A little while ago I came across a story that perfectly illustrates the importance of finding the right audience. I’ve heard a few variations of the story, but no matter how you tell it, the principle rings true. 

Know Your Value

Old Car
This isn’t the car in the story, I just like VW Bugs

A father said to his daughter “You have graduated with honors, here is a car I bought many years ago. It is pretty old now. But before I give it to you, take it to the used car lot downtown and tell them I want to sell it and see how much they offer you for it.”

The daughter went to the used car lot, returned to her father and said, “They offered me $1,000 because they said it looks pretty worn out.”

The father said, now “Take it to the pawn shop.” The daughter went to the pawn shop, returned to her father and said, “The pawn shop offered only $100 because it is an old car.”

The father asked his daughter to go to a car club now and show them the car. The daughter then took the car to the club, returned and told her father, “Some people in the club offered $100,000 for it because it’s a Nissan Skyline R34, it’s an iconic car and sought by many collectors!”

Now the father said this to his daughter, “The right place values you the right way. If you are not valued, do not be angry, it means you are in the wrong place. Those who know your value are those who appreciate you…Never stay in a place where no one sees your value.”

In many of the Facebook groups I’ve participated in, I often see someone posting about sharing their story with close friends and family members. They are super excited to have them read it, but afterwards they get lackluster responses regarding their story, and they get really down on themselves as a writer. 

First off, whenever you decide to share your story with people, no matter what state it’s in, rough draft or published. Make sure you clarify your expectations of the reader. Are you wanting feedback on your world, character development, plot, or writing style? Or are you wanting them to tell you how good it is and it’s their favorite story they’ve ever read?

So often, we don’t actually want feedback, we want validation and praise and when it doesn’t come, disappointment ensues. 

Like the story of the car, if you’re sharing your finished story with a friend or family member, make sure they really value the type of story you’ve written.
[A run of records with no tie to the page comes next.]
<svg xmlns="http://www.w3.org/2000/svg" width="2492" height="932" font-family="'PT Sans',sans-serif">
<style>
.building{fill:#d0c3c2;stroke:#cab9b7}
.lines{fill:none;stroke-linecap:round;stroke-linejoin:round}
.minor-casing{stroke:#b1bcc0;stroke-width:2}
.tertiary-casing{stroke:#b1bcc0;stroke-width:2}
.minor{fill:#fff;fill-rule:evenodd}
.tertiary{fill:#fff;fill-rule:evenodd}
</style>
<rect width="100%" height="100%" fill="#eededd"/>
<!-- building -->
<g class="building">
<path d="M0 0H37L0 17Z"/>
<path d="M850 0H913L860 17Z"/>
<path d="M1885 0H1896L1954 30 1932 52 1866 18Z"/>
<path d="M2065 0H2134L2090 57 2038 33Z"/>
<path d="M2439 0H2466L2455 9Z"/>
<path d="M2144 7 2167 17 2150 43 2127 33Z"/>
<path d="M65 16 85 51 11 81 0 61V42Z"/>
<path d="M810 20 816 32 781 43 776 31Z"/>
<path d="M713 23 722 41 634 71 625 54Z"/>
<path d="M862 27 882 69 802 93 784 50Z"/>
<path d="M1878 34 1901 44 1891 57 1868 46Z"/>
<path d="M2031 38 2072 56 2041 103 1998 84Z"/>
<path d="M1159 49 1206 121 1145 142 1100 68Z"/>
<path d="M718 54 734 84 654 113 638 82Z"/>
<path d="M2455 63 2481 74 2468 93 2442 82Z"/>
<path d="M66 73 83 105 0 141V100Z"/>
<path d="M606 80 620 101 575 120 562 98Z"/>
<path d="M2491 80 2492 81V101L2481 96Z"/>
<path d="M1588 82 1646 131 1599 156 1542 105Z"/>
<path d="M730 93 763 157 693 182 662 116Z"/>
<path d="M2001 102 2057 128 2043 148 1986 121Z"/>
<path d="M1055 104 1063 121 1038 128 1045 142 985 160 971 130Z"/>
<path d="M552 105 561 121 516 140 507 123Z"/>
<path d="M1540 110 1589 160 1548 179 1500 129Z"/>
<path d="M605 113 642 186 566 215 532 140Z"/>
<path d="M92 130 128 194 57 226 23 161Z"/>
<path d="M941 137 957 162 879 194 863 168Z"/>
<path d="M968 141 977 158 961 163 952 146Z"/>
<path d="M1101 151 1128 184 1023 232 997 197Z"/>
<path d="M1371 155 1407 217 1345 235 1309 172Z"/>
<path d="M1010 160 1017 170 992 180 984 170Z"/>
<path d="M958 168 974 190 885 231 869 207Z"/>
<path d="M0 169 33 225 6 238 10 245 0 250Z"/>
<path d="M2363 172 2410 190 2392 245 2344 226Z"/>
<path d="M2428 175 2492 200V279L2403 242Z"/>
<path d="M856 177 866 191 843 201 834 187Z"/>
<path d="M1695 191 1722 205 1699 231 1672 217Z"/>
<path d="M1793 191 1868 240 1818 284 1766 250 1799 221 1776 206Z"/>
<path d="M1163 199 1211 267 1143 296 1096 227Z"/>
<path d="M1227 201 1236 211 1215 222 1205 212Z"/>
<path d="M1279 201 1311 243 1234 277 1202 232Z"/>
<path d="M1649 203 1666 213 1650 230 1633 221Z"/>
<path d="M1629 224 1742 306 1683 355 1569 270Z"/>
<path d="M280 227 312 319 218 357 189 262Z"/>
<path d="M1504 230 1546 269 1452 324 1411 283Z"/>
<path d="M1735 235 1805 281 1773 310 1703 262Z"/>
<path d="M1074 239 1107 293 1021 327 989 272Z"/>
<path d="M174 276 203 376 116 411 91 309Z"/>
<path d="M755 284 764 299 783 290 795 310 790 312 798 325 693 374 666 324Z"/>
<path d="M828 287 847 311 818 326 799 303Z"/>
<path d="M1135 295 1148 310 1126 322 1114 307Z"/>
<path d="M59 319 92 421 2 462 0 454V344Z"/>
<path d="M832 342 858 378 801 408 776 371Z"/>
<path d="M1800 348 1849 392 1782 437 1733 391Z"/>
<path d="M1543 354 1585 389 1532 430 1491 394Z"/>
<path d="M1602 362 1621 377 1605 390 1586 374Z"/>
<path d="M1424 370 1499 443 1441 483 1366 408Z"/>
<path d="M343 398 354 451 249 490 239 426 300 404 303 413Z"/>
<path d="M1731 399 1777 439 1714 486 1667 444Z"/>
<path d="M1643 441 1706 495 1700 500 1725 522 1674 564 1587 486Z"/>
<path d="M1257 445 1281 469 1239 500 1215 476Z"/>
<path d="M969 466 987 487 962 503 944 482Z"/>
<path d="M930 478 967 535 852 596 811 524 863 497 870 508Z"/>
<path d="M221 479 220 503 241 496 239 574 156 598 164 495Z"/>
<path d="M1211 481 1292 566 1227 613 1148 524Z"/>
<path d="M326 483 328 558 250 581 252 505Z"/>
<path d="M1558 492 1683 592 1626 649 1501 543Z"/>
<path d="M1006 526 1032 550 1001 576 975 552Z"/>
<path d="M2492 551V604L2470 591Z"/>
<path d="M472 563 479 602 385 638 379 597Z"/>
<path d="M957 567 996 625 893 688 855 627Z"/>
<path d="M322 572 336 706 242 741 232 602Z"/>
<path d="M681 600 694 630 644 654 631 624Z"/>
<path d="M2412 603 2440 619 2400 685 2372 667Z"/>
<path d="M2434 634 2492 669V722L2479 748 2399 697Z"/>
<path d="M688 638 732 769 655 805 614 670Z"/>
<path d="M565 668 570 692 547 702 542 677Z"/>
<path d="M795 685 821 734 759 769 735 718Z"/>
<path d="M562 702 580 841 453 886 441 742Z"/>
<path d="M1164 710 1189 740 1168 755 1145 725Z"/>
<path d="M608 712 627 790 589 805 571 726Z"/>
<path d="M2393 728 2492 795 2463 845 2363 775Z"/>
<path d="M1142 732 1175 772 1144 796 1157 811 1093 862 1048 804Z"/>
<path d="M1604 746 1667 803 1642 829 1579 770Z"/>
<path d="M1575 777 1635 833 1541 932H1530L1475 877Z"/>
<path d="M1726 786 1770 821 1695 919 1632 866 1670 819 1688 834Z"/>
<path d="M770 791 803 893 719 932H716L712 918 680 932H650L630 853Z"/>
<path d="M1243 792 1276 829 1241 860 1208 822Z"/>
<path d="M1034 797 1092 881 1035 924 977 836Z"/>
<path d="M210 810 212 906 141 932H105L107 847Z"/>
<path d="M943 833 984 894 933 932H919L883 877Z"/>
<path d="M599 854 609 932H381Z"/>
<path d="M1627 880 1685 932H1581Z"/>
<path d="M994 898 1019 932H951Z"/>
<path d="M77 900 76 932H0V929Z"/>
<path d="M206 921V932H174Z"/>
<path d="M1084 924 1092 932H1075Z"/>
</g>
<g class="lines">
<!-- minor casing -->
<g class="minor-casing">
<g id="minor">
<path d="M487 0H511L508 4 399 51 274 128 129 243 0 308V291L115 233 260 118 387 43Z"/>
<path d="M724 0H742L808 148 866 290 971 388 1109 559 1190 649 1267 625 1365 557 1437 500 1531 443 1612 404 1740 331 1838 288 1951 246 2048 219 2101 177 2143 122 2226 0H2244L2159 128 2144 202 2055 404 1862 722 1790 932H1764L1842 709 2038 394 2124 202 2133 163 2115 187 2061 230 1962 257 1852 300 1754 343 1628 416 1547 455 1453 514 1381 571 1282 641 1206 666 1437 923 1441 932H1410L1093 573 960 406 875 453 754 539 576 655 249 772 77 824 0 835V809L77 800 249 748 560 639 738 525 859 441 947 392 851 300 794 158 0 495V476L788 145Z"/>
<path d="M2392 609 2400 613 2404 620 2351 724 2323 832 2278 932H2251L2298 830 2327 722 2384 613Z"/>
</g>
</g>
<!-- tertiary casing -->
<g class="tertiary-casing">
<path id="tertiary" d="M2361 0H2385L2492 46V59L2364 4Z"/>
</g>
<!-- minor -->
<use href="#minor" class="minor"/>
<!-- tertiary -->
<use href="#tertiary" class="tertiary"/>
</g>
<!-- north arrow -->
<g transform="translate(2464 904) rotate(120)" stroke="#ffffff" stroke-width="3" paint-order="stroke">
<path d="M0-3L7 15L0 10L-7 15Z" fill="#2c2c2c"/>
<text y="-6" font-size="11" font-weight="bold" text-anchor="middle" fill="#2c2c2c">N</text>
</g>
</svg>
Readers have preferred genres, and books outside of those are incapable of holding their attention.

Find an audience that values what you’ve written and seek for their feedback, it will be genuine and insightful. My recommendation first and foremost, is create/join a writing group.  If you’re wanting some constructive feedback on any of your writing, feel free to reach out to me through the contact form on the right side of the page.


“Your value doesn’t decrease based on someone’s inability to see your worth.”

P.S. I’ve heard the same story where a father picks up a rock and has his son go to various people asking how much they would pay for it, and the last guy is a rock collector who offers $200,000 or something insane like that. It made me wonder where the dad was standing when he randomly picked up an extremely rare rock.